One reason I was in Thailand in 1969 was to continue on to Cambodia. I thank the guys in Bangkok for stopping me, explaining the war had just moved there too – something the US Congress was not to find out until four years later.

This year, I find myself back in the Brantford Armouries – my first parade there since 1963 – in front of 100 active duty and returning soldiers. They knew Afghanistan and we were proud of them that night.
Often, when we think of war our minds immediately conjure sepia images from the past of gun battle from the trenches and firefights

Soldiering in Afghanistan in the 21st century is different from Vietnam in 1969, but nonetheless complex and brutal. In contrast to the leeches and jungle rot of Vietnam, imagine carrying a 70 pound pack or more in combat gear through the 60 Celsius heat of Afghanistan.

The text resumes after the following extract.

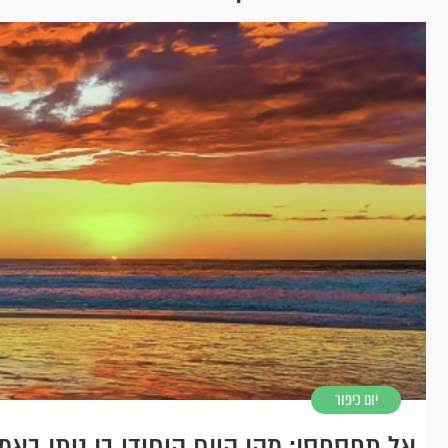
יום כיפור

It takes a toll as Christie Blatchford describes in her book Fifteen Days: “I had last seen the soldiers in early April. When I caught up with them just three months later, I barely recognized them. They were exhausted and skinny (many sweated off twenty in the heat, some as much as forty), and even if there were only a troubled few with the thousand-yard stare (and usually then just for a short time), most of them obviously had been through the wringer.”

Whether it is the stench of trenches, the bone chilling cold of the North Atlantic, or starvation in POW camps, war is hell for those who put their life on the line for the rest of us. Regardless of where they served, our warriors past and present are a cut above the rest.